Subclasses FixedDialogTeacher for functionality and provides an implementation of setup_data() which iterates over datasets in the “ParlAI text” format. If your data is in the format below, use this class to handle file parsing for you.

The way the data is set up is as follows:

text:Sam went to the kitchen.

Pat gave Sam the milk. Where is the milk?<TAB>labels:kitchen<TAB>reward:1<TAB>label_candidates:hallway|kitchen|bathroom

text:Sam went to the hallway.

Pat went to the bathroom. Where is the milk?<TAB>labels:hallway<TAB>reward:1<TAB>label_candidateshallway|kitchen|bathroom<TAB>episode_done:True

Lines 1-2 represent a single episode, with a different example on each line. The lines contain a query and a label for getting the question correct, and three label candidates.

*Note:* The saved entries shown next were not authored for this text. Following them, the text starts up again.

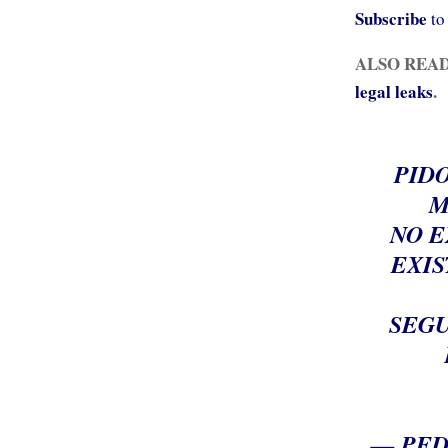
Subscribe
to
ALSO REA
legal leaks
.
PIDO
M
NO E
EXIS
SEGU
— PED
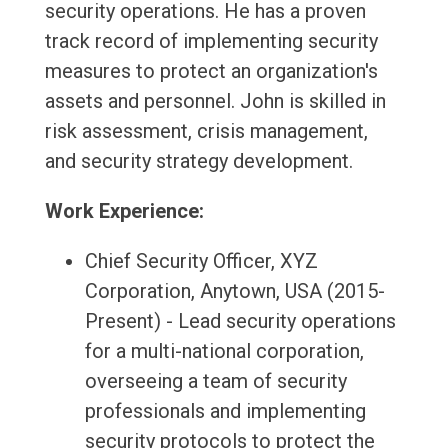
security operations. He has a proven
track record of implementing security
measures to protect an organization's
assets and personnel. John is skilled in
risk assessment, crisis management,
and security strategy development.
Work Experience:
Chief Security Officer, XYZ
Corporation, Anytown, USA (2015-
Present) - Lead security operations
for a multi-national corporation,
overseeing a team of security
professionals and implementing
security protocols to protect the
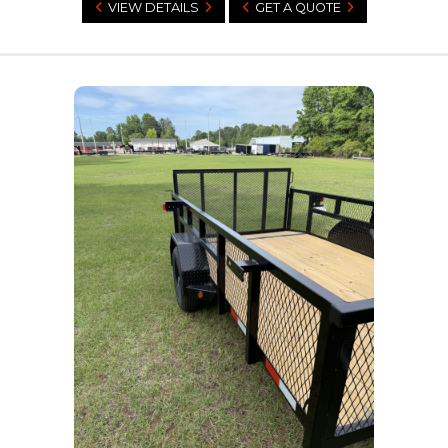
VIEW DETAILS
GET A QUOTE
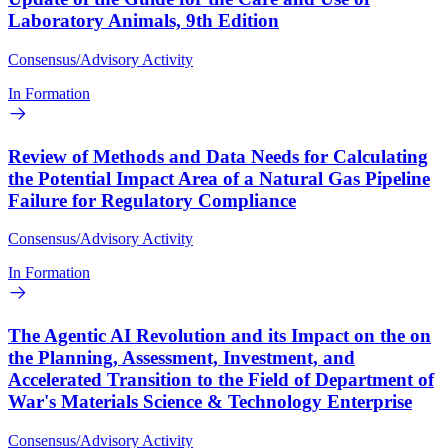
Laboratory Animals, 9th Edition
Consensus/Advisory Activity
In Formation
Review of Methods and Data Needs for Calculating
the Potential Impact Area of a Natural Gas Pipeline
Failure for Regulatory Compliance
Consensus/Advisory Activity
In Formation
The Agentic AI Revolution and its Impact on the on
the Planning, Assessment, Investment, and
Accelerated Transition to the Field of Department of
War's Materials Science & Technology Enterprise
Consensus/Advisory Activity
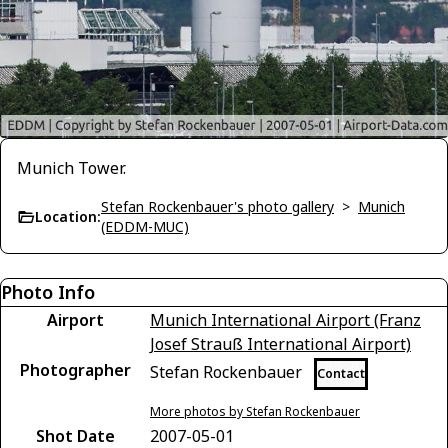
Munich Tower.
Stefan Rockenbauer's photo gallery
>
Munich
Location:
(EDDM-MUC)
Photo Info
Airport
Munich International Airport (Franz
Josef Strauß International Airport)
Photographer
Stefan Rockenbauer
Contact
More photos by Stefan Rockenbauer
Shot Date
2007-05-01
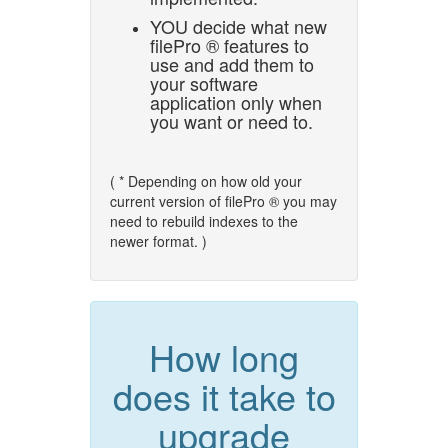
YOU decide what new
filePro ® features to
use and add them to
your software
application only when
you want or need to.
( * Depending on how old your
current version of filePro ® you may
need to rebuild indexes to the
newer format. )
How long
does it take to
upgrade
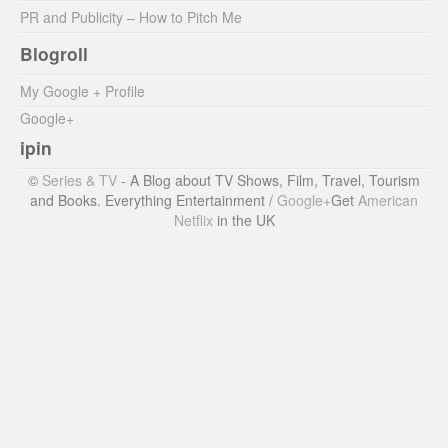
PR and Publicity – How to Pitch Me
Blogroll
My Google + Profile
Google+
ipin
©
Series & TV
- A Blog about TV Shows, Film, Travel, Tourism
and Books. Everything Entertainment /
Google+
Get
American
Netflix
in the UK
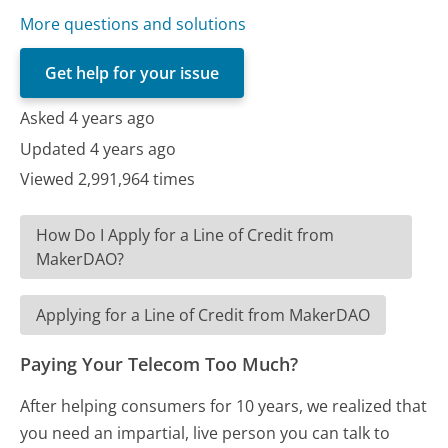
More questions and solutions
Get help for your issue
Asked 4 years ago
Updated 4 years ago
Viewed 2,991,964 times
How Do I Apply for a Line of Credit from
MakerDAO?
Applying for a Line of Credit from MakerDAO
Paying Your Telecom Too Much?
After helping consumers for 10 years, we realized that
you need an impartial, live person you can talk to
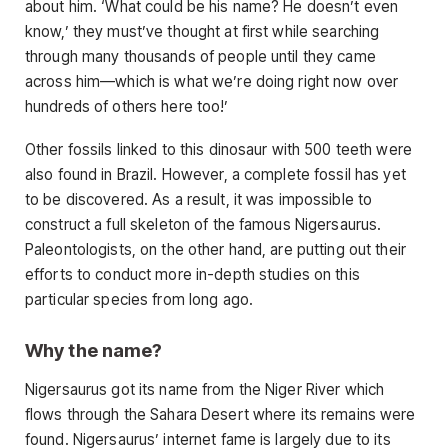
about him. ‘What could be his name? He doesn’t even
know,’ they must’ve thought at first while searching
through many thousands of people until they came
across him—which is what we’re doing right now over
hundreds of others here too!’
Other fossils linked to this dinosaur with 500 teeth were
also found in Brazil. However, a complete fossil has yet
to be discovered. As a result, it was impossible to
construct a full skeleton of the famous Nigersaurus.
Paleontologists, on the other hand, are putting out their
efforts to conduct more in-depth studies on this
particular species from long ago.
Why the name?
Nigersaurus got its name from the Niger River which
flows through the Sahara Desert where its remains were
found. Nigersaurus’ internet fame is largely due to its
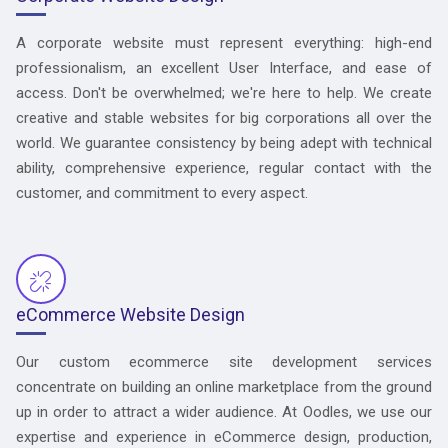
A corporate website must represent everything: high-end
professionalism, an excellent User Interface, and ease of
access. Don't be overwhelmed; we're here to help. We create
creative and stable websites for big corporations all over the
world. We guarantee consistency by being adept with technical
ability, comprehensive experience, regular contact with the
customer, and commitment to every aspect.
eCommerce Website Design
Our custom ecommerce site development services
concentrate on building an online marketplace from the ground
up in order to attract a wider audience. At Oodles, we use our
expertise and experience in eCommerce design, production,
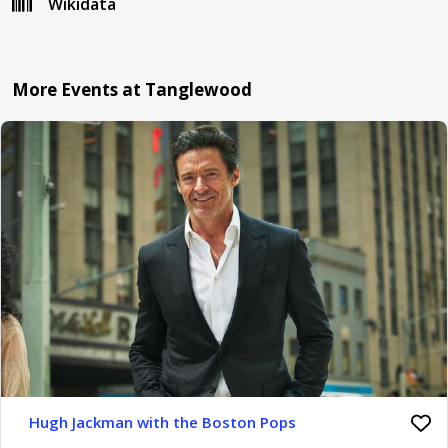
Wikidata
More Events at Tanglewood
Hugh Jackman with the Boston Pops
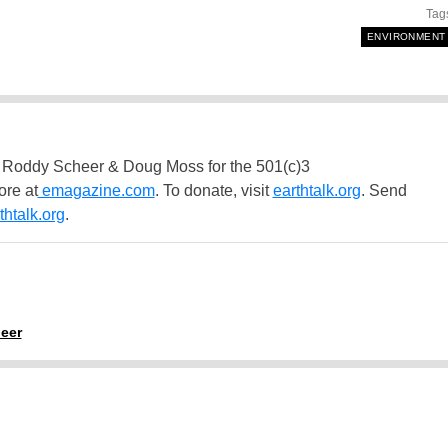
Tag
ENVIRONMENT
 Roddy Scheer & Doug Moss for the 501(c)3
ore at
emagazine.com
. To donate, visit
earthtalk.org
. Send
htalk.org
.
eer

Since both of these examples are part of the same episode, the information provided in the first example is relevant to the query in the second example and therefore the agent must remember the first example in order to do well.

In general dialog this format can contain any speech, not just QA pairs:

text:Hi how's it going?<TAB>labels:It's going great. What's new?
text:Well I'm working on a new project at work.<TAB>labels:Oh me too!
text:Oh cool!<TAB>labels:Tell me about yours.

etc.

Note that dialogs are interpreted as being one-way. For example, consider this dialog:

1 X1    Y1
2 X2    Y2
3 X3    Y3

A set of examples X1 => Y1, X2 => Y2, and X3 => Y3 will be generated. However, Y1 => X2 and Y2 => X3 are not created as separate examples by default. This makes sense for some data (we don’t need to train on the idea that “kitchen” should be followed by “Sam went to the hallway...” above), but for other datasets it may be helpful to add additional examples in the reverse direction (“Oh cool!” is a response to “Oh me too!” above).